Interestingly, the average fishermen in Puntland will earn $30 for fishing a limited number of hours while the foreign trawler can collect up to $250,000 worth of fish of all kinds in just few hours using more advanced (and destructive) technology. NATO should deter the illegal fishing trawlers and hand over the criminals for questioning to the Mogadishu authorities or the Puntland regional administration in Garowe.
A temporary solution is to confiscate illegal trawlers and put the illegal fishermen on trial while launching discussions with their respective governments of what to do with the guilty. Those who broke laws should be accountable for their crimes in the sea and sentences should be equivalent not to the value of the fish stock they harvested but to the overall capacity of the trawler and the environmental damage and degradation they have caused to the marine life in Somalia.
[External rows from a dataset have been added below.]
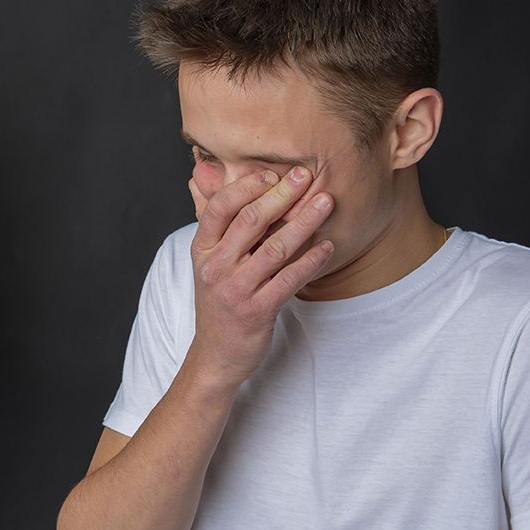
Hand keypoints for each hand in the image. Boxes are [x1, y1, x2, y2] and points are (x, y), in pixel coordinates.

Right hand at [189, 166, 333, 386]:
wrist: (215, 355)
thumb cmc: (220, 303)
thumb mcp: (212, 265)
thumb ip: (227, 232)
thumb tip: (250, 192)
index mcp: (202, 251)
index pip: (220, 208)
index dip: (246, 187)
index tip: (273, 174)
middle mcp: (215, 268)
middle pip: (250, 222)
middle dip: (281, 195)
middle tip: (306, 176)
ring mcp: (235, 291)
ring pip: (275, 248)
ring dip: (304, 223)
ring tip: (326, 203)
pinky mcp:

On the larger scheme of things, the international community and friendly countries like Turkey, the USA, Great Britain, Japan, South Korea and Germany should provide the recovering yet progress-making government of Somali President Hassan Mohamud with patrol vessels that can protect the exclusive economic zone of Somalia. Currently standing at 200 nautical miles according to the United Nations Convention of the Law of the Sea, this aid will bring peace, stability and development to Somalia and create thousands of job for local fishermen. What is more, Japan which is a great civilization with great fishing history can help Somalia by providing the local fishermen with Japanese fishing boats, vessels and trawlers in which the Somali people, recovering from 25 years of chaos, will forever be grateful. I personally appeal to the Japanese Prime Minister Shinzō Abe in this regard.